Read tens of thousands of Files and write to millions of files in Java


I am doing some unusual data manipulation. I have 36,000 input files. More then can be loaded into memory at once. I want to take the first byte of every file and put it in one output file, and then do this again for the second and so on. It does not need to be done in any specific order. Because the input files are compressed loading them takes bit longer, and they can't be read 1 byte at a time. I end up with a byte array of each input file.

The input files are about ~1-6MB uncompressed and ~.3-1MB compressed (lossy compression). The output files end up being the number of input files in bytes. ~36KB in my example.

I know the ulimit can be set on a Linux OS and the equivalent can be done on windows. Even though this number can be raised I don't think any OS will like millions of files being written to concurrently.

My current solution is to make 3000 or so bufferedwriter streams and loading each input file in turn and writing 1 byte to 3000 files and then closing the file and loading the next input. With this system each input file needs to be opened about 500 times each.

The whole operation takes 8 days to complete and is only a test case for a more practical application that would end up with larger input files, more of them, and more output files.

Catching all the compressed files in memory and then decompress them as needed does not sound practical, and would not scale to a larger input files.

I think the solution would be to buffer what I can from the input files(because memory constraints will not allow buffering it all), and then writing to files sequentially, and then doing it all over again.

However I do not know if there is a better solution using something I am not read up on.

EDIT I am grateful for the fast response. I know I was being vague in the application of what I am doing and I will try to correct that. I basically have a three dimensional array [images][X][Y] I want to iterate over every image and save each color from a specific pixel on every image, and do this for all images. The problems is memory constraints.

byte[] pixels = ((DataBufferByte) ImageIO.read( fileList.get(k) ).getRaster().getDataBuffer()).getData();

This is what I am using to load images, because it takes care of decompression and skipping the header.

I am not editing it as a video because I would have to get a frame, then turn it into an image (a costly color space conversion), and then convert it to a byte[] just to get pixel data int RGB color space.

I could load each image and split it into ~500 parts (size of Y) and write to separate files I leave open and write to for each image. The outputs would be easily under a gig. The resultant file could be loaded completely into memory and turned into an array for sequential file writing.

The intermediate steps does mean I could split the load up on a network but I am trying to get it done on a low quality laptop with 4gb ram, no GPU, and a low quality i7.

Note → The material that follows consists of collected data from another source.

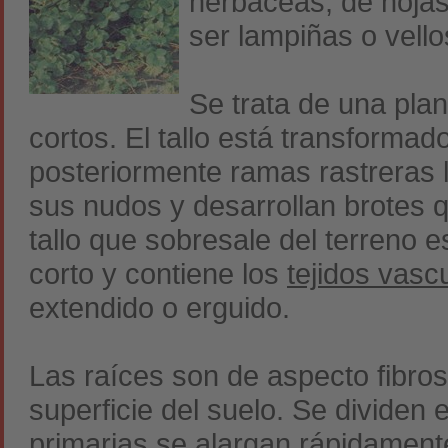
herbáceas, de hoja
ser lampiñas o vello
Se trata de una pla
cortos. El tallo está transforma
posteriormente ramas rastreras 
sus nudos y desarrollan brotes q
tallo que sobresale del terreno
corto y contiene los
tejidos vasc
extendido o erguido.
Las raíces son de aspecto fibros
superficie del suelo. Se dividen
primarias se alargan rápidament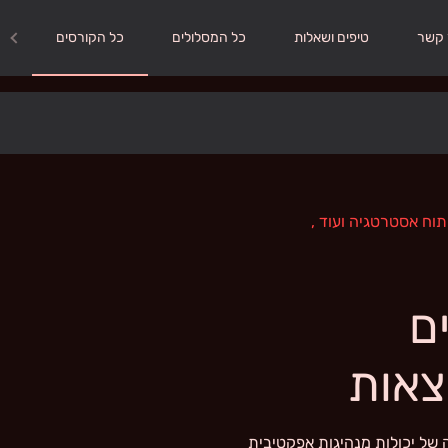
 קשר
טיפים ושאלות
כל המסלולים
כל הקורסים
פיתוח אסטרטגיה ועוד
,
ם
צאות
 של יכולות מנהיגות אפקטיבית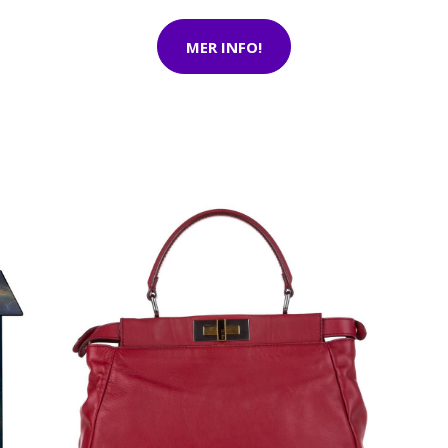
MER INFO!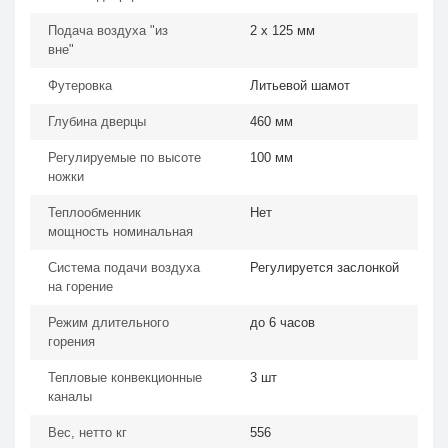
Подача воздуха "из
2 х 125 мм
вне"
Футеровка
Литьевой шамот
Глубина дверцы
460 мм
Регулируемые по высоте
100 мм
ножки
Теплообменник
Нет
мощность номинальная
Система подачи воздуха
Регулируется заслонкой
на горение
Режим длительного
до 6 часов
горения
Тепловые конвекционные
3 шт
каналы
Вес, нетто кг
556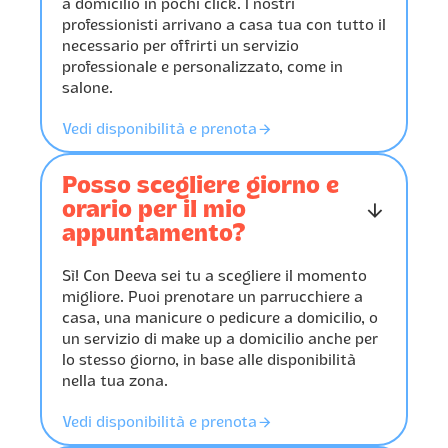
a domicilio in pochi click. I nostri
professionisti arrivano a casa tua con tutto il
necessario per offrirti un servizio
professionale e personalizzato, come in
salone.
󰁔
Vedi disponibilità e prenota
Posso scegliere giorno e
orario per il mio
󰁅
appuntamento?
Sì! Con Deeva sei tu a scegliere il momento
migliore. Puoi prenotare un parrucchiere a
casa, una manicure o pedicure a domicilio, o
un servizio di make up a domicilio anche per
lo stesso giorno, in base alle disponibilità
nella tua zona.
󰁔
Vedi disponibilità e prenota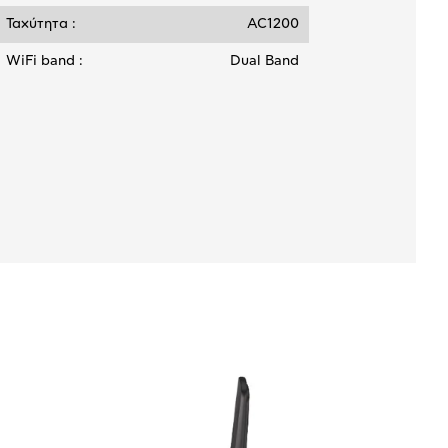
Ταχύτητα :
AC1200
WiFi band :
Dual Band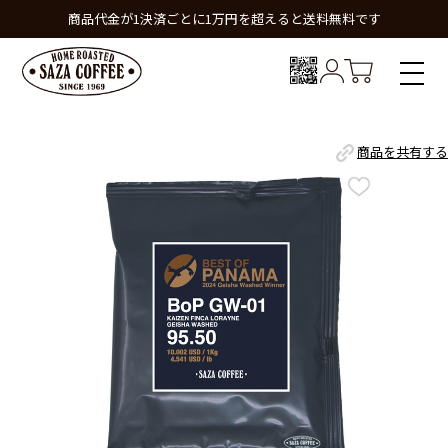
商品代金が1決済ごとに1万円を超えると送料無料です
商品を共有する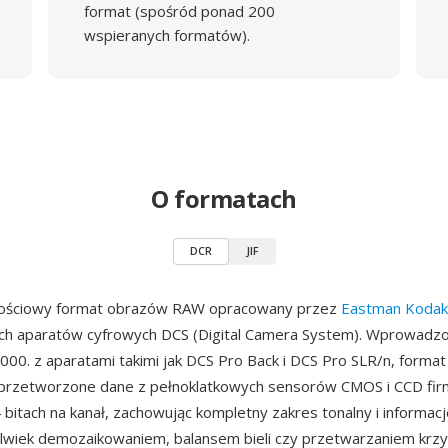
format (spośród ponad 200
wspieranych formatów).
O formatach
DCR
JIF
ościowy format obrazów RAW opracowany przez
Eastman Kodak
ych aparatów cyfrowych DCS (Digital Camera System). Wprowadz
2000. z aparatami takimi jak DCS Pro Back i DCS Pro SLR/n, forma
ieprzetworzone dane z pełnoklatkowych sensorów CMOS i CCD fi
 bitach na kanał, zachowując kompletny zakres tonalny i informacj
lwiek demozaikowaniem, balansem bieli czy przetwarzaniem krzyw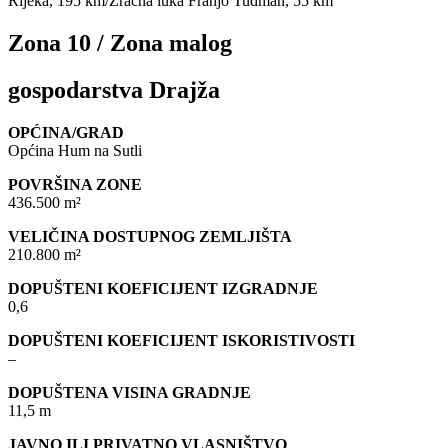
Rijeka, 195 km/Zračna luka Franjo Tuđman, 55 km
Zona 10 / Zona malog
gospodarstva Drajža
OPĆINA/GRAD
Općina Hum na Sutli
POVRŠINA ZONE
436.500 m²
VELIČINA DOSTUPNOG ZEMLJIŠTA
210.800 m²
DOPUŠTENI KOEFICIJENT IZGRADNJE
0,6
DOPUŠTENI KOEFICIJENT ISKORISTIVOSTI
–
DOPUŠTENA VISINA GRADNJE
11,5 m
JAVNO ILI PRIVATNO VLASNIŠTVO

I had not considered saving anything to file as an intermediate step before reading davidbak's response. Size is the only thing making this problem not trivial and I now see the size can be divided into smaller more manageable chunks.


Solution

  • Three phase operation:

    Phase one: read all input files, one at a time, and write into a single output file. The output file will be record oriented - say, 8 byte records, 4 byte of "character offset", and 4 byte "character codepoint". As you're reading a file the character offset starts at 0, of course, so if the input file is "ABCD" you're writing (0, A) (1, B) (2, C) (3, D). Each input file is opened once, read sequentially and closed. The output file is opened once, written throughout sequentially, then closed.

    Phase two: Use an external sort to sort the 8 byte records of the intermediate file on the 4 byte character offset field.

    Phase three: Open the sorted intermediate file and make one pass through it. Open a new output file every time the character index field changes and write to that output file all the characters that belong to that index. Input file is opened once and read sequentially. Each output file is opened, written to sequentially, then closed.

    Voilà! You need space for the intermediate file, and a good external sort (and space for its work files).

    As @Jorge suggests, both phase 1 and phase 2 can be parallelized, and in fact, this sort of job as outlined (phases 1 to 3) is exactly in mapreduce/hadoop's sweet spot.